Technically, global stocks have started the year in overbought territory, while Europe’s Stoxx 600 has been overbought for a record 20 sessions in a row, based on its 14-day RSI. And as our chart below shows, it’s repeatedly come up against resistance, failing yet again yesterday to breach a level that’s been unchallenged for two years. The index last broke above that barrier in January 2022, but the subsequent record high proved short-lived.



Given the recent rally was propelled by bets on big interest rate cuts, investors will probably want to make sure economic dataflow continues to back the case for aggressive policy easing. “Even if investors remain widely optimistic regarding the outcome for global economies this year, with decreasing inflation and recession fears, they will remain data dependent,” says Pierre Veyret, a technical analyst at ActivTrades.

The rate-cut optimism faces a test Friday, with euro-area inflation forecast to show a small upward bump. And final PMI readings released yesterday confirmed manufacturing activity and new orders remain stuck in contraction — a stark contrast with buoyant stock markets.  

John Stoltzfus at Oppenheimer Asset Management, a big-time equity bull who correctly predicted last year’s S&P 500 surge, says “it’s not uncommon for markets to pause to digest a bull run of the magnitude experienced in the fourth quarter just ended.”

Stoltzfus sees the earnings season — officially starting in the US on Jan. 12 — as the next catalyst for markets. Yet, earnings expectations are becoming less upbeat. For the Stoxx 600, 12-month blended EPS estimates have been sliding since October. Citi’s quantitative indicator of European earnings recently hit its lowest in a year, having been negative since September.

For European companies, “a combination of margin pressure across staples, industrials and financials, along with heavy exposure to China, create challenges for first half earnings,” Bloomberg Intelligence strategists Tim Craighead and Kaidi Meng write. They predict further negative revisions, compared with upgrades in the US.   

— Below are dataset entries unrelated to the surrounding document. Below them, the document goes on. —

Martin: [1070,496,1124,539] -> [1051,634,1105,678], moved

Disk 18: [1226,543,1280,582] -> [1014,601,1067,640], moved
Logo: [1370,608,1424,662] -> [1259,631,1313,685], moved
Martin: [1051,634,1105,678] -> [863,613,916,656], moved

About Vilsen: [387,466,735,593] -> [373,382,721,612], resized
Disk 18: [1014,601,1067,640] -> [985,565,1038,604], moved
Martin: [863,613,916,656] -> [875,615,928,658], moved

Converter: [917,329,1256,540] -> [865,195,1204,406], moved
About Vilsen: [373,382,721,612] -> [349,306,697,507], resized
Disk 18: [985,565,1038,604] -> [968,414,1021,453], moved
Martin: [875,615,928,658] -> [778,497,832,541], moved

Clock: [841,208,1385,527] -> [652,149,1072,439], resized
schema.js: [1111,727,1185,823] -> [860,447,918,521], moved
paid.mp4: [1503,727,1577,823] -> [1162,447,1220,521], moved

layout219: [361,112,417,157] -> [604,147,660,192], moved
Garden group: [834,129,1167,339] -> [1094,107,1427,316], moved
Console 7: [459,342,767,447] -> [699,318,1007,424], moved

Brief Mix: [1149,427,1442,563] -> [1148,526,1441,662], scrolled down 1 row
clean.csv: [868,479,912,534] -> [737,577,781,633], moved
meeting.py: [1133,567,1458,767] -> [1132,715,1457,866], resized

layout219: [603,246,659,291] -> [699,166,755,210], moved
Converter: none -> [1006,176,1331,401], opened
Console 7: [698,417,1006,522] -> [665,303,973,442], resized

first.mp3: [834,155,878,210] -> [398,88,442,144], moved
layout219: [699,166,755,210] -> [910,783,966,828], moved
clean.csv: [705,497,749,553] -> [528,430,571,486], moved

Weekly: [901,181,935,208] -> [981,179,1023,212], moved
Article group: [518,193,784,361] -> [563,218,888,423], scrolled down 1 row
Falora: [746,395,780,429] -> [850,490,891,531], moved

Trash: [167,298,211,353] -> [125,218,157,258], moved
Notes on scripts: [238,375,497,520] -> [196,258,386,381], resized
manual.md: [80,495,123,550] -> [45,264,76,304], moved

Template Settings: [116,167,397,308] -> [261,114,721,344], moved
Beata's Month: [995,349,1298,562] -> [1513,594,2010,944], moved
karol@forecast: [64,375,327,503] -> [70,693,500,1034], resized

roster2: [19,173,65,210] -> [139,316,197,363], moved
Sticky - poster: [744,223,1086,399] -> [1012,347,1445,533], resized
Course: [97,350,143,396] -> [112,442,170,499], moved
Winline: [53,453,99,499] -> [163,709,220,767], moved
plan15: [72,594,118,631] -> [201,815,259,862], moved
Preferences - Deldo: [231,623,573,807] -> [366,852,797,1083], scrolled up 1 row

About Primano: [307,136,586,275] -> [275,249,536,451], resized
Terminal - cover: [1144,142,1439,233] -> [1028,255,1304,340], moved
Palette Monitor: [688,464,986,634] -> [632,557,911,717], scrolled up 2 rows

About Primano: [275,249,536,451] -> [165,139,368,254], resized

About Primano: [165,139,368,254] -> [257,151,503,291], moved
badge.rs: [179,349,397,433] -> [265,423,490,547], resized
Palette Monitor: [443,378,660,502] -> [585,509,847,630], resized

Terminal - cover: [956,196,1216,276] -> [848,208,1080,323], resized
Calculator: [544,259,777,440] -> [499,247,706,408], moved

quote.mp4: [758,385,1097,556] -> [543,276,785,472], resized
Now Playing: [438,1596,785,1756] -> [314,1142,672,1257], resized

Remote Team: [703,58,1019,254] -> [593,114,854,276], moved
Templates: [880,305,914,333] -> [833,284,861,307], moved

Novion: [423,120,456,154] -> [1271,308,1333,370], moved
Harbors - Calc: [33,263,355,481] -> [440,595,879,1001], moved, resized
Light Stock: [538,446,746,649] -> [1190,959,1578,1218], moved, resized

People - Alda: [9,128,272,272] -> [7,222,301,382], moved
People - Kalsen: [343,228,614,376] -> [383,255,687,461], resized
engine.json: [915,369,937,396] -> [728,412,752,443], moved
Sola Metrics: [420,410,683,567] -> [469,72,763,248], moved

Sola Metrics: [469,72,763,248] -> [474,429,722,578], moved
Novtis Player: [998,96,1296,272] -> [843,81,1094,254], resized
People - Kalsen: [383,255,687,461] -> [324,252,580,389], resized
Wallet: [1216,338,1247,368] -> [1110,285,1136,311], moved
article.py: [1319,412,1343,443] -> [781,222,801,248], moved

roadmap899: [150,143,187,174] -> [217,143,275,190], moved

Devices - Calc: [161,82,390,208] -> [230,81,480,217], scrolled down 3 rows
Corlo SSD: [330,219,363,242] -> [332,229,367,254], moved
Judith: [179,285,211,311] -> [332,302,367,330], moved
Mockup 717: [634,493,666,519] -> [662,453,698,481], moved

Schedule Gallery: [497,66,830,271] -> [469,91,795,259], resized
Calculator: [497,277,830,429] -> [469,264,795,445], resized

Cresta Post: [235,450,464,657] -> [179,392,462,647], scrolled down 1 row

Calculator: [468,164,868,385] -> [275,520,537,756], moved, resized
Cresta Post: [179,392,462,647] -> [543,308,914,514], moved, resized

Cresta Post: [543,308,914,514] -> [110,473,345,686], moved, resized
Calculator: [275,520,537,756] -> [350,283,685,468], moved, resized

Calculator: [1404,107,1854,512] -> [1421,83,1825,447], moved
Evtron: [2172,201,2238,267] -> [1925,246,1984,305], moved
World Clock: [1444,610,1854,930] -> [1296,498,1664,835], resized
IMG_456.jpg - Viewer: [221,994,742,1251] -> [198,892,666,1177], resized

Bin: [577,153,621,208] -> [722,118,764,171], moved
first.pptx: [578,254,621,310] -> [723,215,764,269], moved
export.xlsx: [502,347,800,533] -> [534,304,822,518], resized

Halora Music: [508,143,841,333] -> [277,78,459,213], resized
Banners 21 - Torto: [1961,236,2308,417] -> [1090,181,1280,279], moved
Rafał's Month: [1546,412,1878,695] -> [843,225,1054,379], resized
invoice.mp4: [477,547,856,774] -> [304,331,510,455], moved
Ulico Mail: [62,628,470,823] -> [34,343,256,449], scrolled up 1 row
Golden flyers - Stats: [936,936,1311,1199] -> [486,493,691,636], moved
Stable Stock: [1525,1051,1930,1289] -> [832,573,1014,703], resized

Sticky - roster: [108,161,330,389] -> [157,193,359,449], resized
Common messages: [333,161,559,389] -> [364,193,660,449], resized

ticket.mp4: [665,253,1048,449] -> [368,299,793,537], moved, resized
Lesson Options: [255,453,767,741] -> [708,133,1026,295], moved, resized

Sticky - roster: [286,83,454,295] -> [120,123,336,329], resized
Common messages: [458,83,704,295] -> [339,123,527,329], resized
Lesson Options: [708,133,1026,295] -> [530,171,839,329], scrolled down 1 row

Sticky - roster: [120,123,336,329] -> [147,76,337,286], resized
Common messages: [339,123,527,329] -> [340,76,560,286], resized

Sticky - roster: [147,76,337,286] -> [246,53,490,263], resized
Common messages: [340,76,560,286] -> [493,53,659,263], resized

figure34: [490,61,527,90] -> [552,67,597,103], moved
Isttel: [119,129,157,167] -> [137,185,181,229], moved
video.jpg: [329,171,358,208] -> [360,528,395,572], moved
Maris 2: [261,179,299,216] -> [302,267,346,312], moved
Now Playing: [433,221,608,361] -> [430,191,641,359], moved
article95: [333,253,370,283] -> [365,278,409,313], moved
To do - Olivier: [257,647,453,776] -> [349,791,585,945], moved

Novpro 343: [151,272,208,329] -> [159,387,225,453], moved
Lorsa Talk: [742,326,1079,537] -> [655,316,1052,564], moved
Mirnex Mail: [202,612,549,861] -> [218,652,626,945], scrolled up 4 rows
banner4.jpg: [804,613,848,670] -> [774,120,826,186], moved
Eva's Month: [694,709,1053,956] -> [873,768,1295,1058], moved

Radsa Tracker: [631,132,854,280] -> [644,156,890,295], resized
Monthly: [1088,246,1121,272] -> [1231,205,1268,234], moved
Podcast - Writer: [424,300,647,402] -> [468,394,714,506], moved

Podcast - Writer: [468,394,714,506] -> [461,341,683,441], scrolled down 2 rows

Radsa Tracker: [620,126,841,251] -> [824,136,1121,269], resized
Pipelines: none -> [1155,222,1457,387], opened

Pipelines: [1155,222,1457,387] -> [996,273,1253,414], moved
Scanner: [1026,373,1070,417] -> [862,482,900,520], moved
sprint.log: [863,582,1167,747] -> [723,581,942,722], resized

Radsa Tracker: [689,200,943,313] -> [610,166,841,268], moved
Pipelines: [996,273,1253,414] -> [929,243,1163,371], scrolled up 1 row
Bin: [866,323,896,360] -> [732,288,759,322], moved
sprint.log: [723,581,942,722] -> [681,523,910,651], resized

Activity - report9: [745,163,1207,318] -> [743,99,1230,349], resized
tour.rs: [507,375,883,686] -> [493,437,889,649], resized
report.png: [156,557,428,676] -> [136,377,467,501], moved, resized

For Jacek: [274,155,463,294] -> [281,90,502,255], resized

None of the above means people are turning gloomy. In fact, a January pause may be the prelude to further stock gains, according to Bank of America quantitative strategist Savita Subramanian. Her “Sell Side Indicator” (SSI), suggests equity sentiment is now the most bullish in over 18 months but remains stuck at neutral. That implies a 13.5% price return on the S&P 500 this year.

“Wall Street is now halfway over the wall of worry,” Subramanian writes, noting that while the average recommended equity allocation increased last year by 1.6 percentage points, it had dropped in 2022 by more 6 percentage points.